==== Records supplied

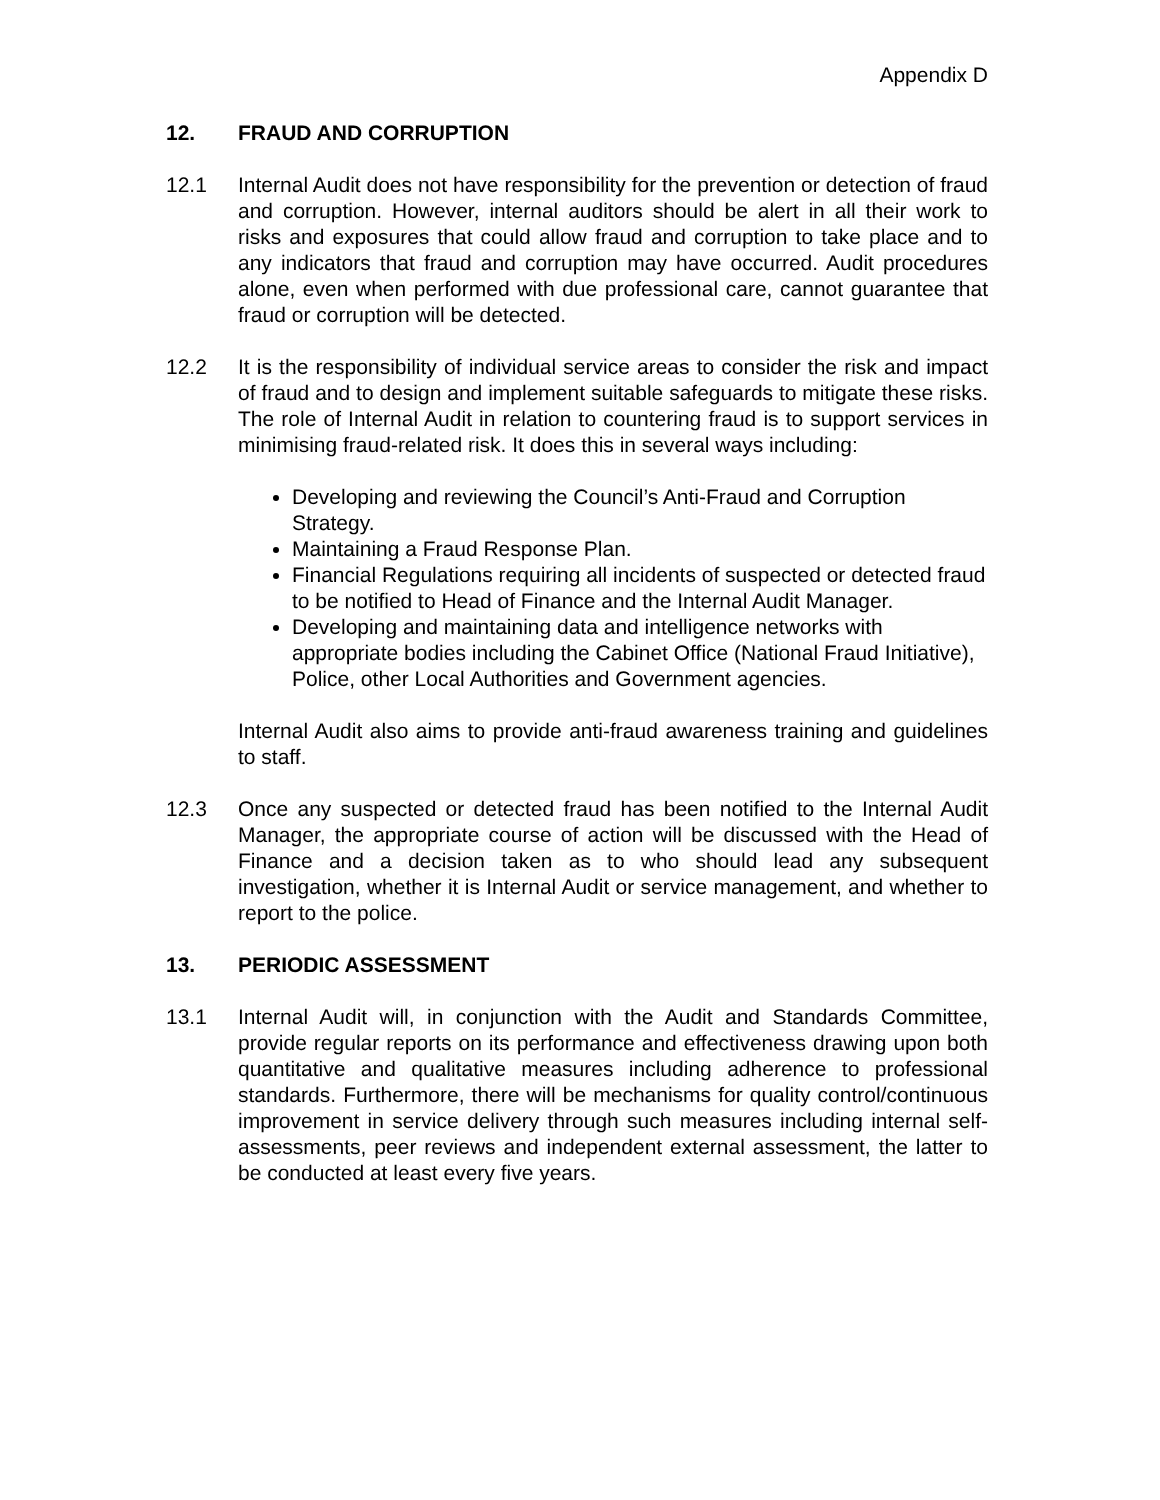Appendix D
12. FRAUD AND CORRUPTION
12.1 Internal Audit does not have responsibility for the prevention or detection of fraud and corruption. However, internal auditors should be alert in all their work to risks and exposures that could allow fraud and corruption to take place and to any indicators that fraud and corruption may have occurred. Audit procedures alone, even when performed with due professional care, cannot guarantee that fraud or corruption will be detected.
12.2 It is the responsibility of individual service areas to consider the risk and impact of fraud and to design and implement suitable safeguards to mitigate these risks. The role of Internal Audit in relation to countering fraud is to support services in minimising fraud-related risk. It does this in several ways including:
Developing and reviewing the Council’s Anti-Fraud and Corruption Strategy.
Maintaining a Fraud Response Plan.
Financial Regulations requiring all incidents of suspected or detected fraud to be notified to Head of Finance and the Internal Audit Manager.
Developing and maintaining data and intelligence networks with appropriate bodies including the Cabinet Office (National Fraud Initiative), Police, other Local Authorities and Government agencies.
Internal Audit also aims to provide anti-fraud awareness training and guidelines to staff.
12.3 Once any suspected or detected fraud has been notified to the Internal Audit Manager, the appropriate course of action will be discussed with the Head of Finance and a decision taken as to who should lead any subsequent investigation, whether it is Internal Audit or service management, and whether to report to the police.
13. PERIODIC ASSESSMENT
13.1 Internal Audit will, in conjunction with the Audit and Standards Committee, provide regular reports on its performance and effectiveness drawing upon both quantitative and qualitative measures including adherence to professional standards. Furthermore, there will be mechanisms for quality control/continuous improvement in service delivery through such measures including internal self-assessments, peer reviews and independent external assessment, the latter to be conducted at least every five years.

========

## Problem statement
Hand back the exact lines from the start of the entries to the line with "Financial Regulations requiring", both ends kept and pictures left out.

## Task output
Appendix D
12. FRAUD AND CORRUPTION
12.1 Internal Audit does not have responsibility for the prevention or detection of fraud and corruption. However, internal auditors should be alert in all their work to risks and exposures that could allow fraud and corruption to take place and to any indicators that fraud and corruption may have occurred. Audit procedures alone, even when performed with due professional care, cannot guarantee that fraud or corruption will be detected.
12.2 It is the responsibility of individual service areas to consider the risk and impact of fraud and to design and implement suitable safeguards to mitigate these risks. The role of Internal Audit in relation to countering fraud is to support services in minimising fraud-related risk. It does this in several ways including:
Developing and reviewing the Council’s Anti-Fraud and Corruption Strategy.
Maintaining a Fraud Response Plan.
Financial Regulations requiring all incidents of suspected or detected fraud to be notified to Head of Finance and the Internal Audit Manager.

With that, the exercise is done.